Journey of the Universe Book Review

Reviewed by Bruce McCabe
Glastonbury Abbey e-Newsletter
May 17, 2012

Title: "Journey of the Universe"
Author: Brian Thomas Swimme and Mary Evelyn Tucker
Publisher: Yale University Press, New Haven, 2011

This astonishing and remarkable book of knowledge, history and wisdom about the origins of the universe makes our own particular world appear to be little more than a mite. Epochs and eras are cited with quick but telling dispatch. The times, evolutions and revolutions covered here range from the beginning of our observable universe billions of years ago to the Universal Declaration of the Rights of Mother Nature and the Earth Charter +10 conference in Ahmedabad, India in 20l0.

The book is a historical feast of epochal events quite beyond our wildest imagining. The events include the emergence of the first nuclei and, within half a million years, the forming of the first atoms of hydrogen, helium and lithium. Also included are the formation of some 100 galaxies, including our Milky Way, the birth of the sun, the formation of the earth, an atmosphere, oceans and continents. All of this is cheek by jowl with the first Ice Ages, the emergence of sexual reproduction and the elimination of 80 to 90 percent of species.

There are appearances like that of Jesus, the evolution of the fin, flat worms, the Gutenberg bible, insects, lungs in fish, reptiles, dinosaurs and the birth of the Atlantic Ocean. Also, birds, primates, rodents, bats, early whales, early cats and dogs, first apes, gorillas, modern cats, elephants, modern dogs, baboons, and the Black Death.
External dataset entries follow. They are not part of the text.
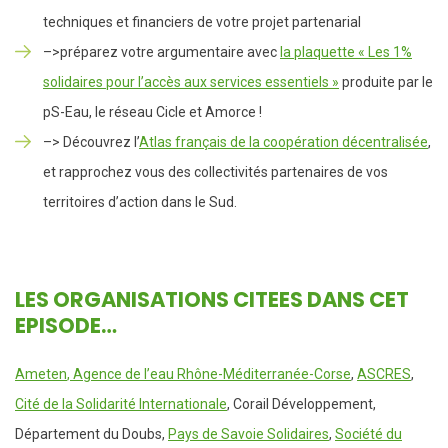
techniques et financiers de votre projet partenarial
–>préparez votre argumentaire avec
la plaquette « Les 1%
solidaires pour l’accès aux services essentiels »
produite par le
pS-Eau, le réseau Cicle et Amorce !
–> Découvrez l’
Atlas français de la coopération décentralisée
,
et rapprochez vous des collectivités partenaires de vos
territoires d’action dans le Sud.
LES ORGANISATIONS CITEES DANS CET
EPISODE…
Ameten
, Agence de l’eau Rhône-Méditerranée-Corse
,
ASCRES
,
Cité de la Solidarité Internationale
, Corail Développement,
Département du Doubs,
Pays de Savoie Solidaires
,
Société du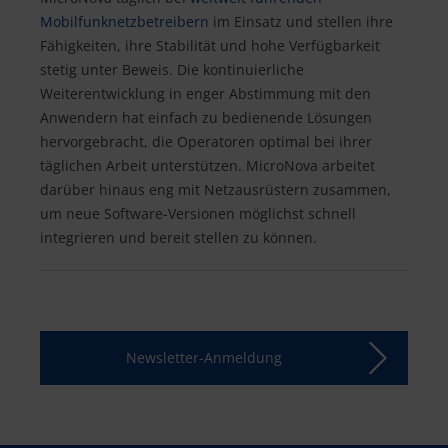
Mobilfunknetzbetreibern
im Einsatz und stellen ihre
Fähigkeiten, ihre Stabilität und hohe Verfügbarkeit
stetig unter Beweis. Die kontinuierliche
Weiterentwicklung in enger Abstimmung mit den
Anwendern hat einfach zu bedienende Lösungen
hervorgebracht, die Operatoren optimal bei ihrer
täglichen Arbeit unterstützen. MicroNova arbeitet
darüber hinaus eng mit Netzausrüstern zusammen,
um neue Software-Versionen möglichst schnell
integrieren und bereit stellen zu können.
Newsletter-Anmeldung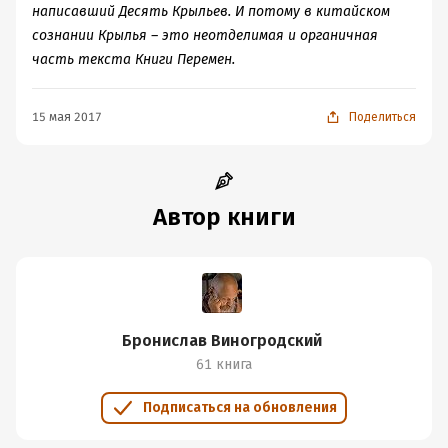
написавший Десять Крыльев. И потому в китайском
сознании Крылья – это неотделимая и органичная
часть текста Книги Перемен.
15 мая 2017
Поделиться
Автор книги
Бронислав Виногродский
61 книга
Подписаться на обновления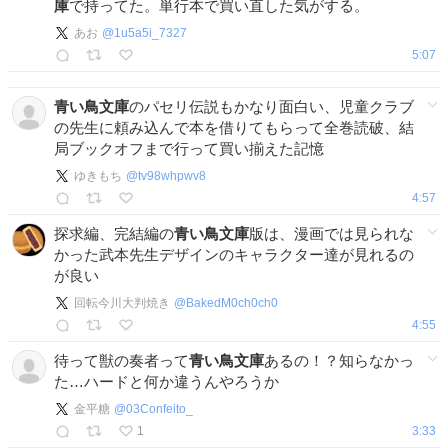
庫
で持ってた。単行本で買い直した気がする。
あお
@
1u5a5i_7327
5:07
青い鳥文庫
のパセリ伝説もかなり面白い、児童クラブ
の先生に頼み込んで本を借りてもらって全巻読破、結
局ブックオフまで行って買い揃えた記憶
ゆきもち
@
tv98whpwv8
4:57
探求編、完結編の
青い鳥文庫
版は、漫画では見られな
かった武本先生デザインのキャラクター達が見れるの
が良い
回転今川大判焼き
@
BakedM0ch0ch0
4:55
待って獣の奏者って
青い鳥文庫
あるの！？知らなかっ
た…ハードと何か違うんやろうか
金平糖
@
03Confeito_
1
3:33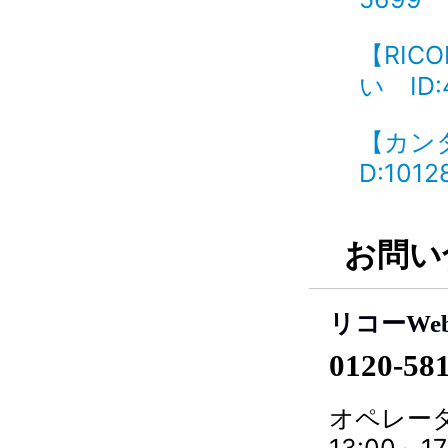
【RI
い ID:
【カン
D:1012
お問い
リコーWe
0120-58
オペレータ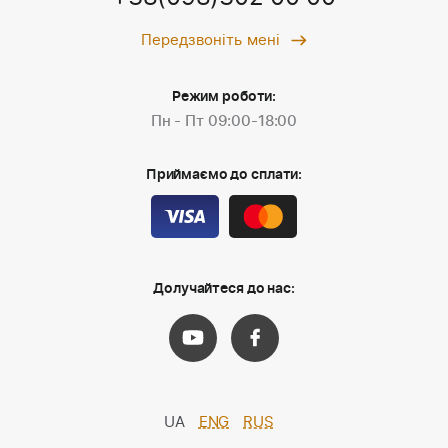
Передзвоніть мені
Режим роботи:
Пн - Пт 09:00-18:00
Приймаємо до сплати:
Долучайтеся до нас:
UA
ENG
RUS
Movements and events are covered from the abolition of slavery in the British Empire to the fall of Rome. Yet, this account of the history of the universe begs the question of where, how and why it evolved. Dare we say a higher power had something to do with it, a power with another power, so transcendent that countless generations have marveled if not worshipped at the miraculous mystery of it. This is a good read.

The book is available on line at www.glastonburyabbey.org or in the Abbey bookstore. A companion film has been shown on public television and was recently shown at the Abbey.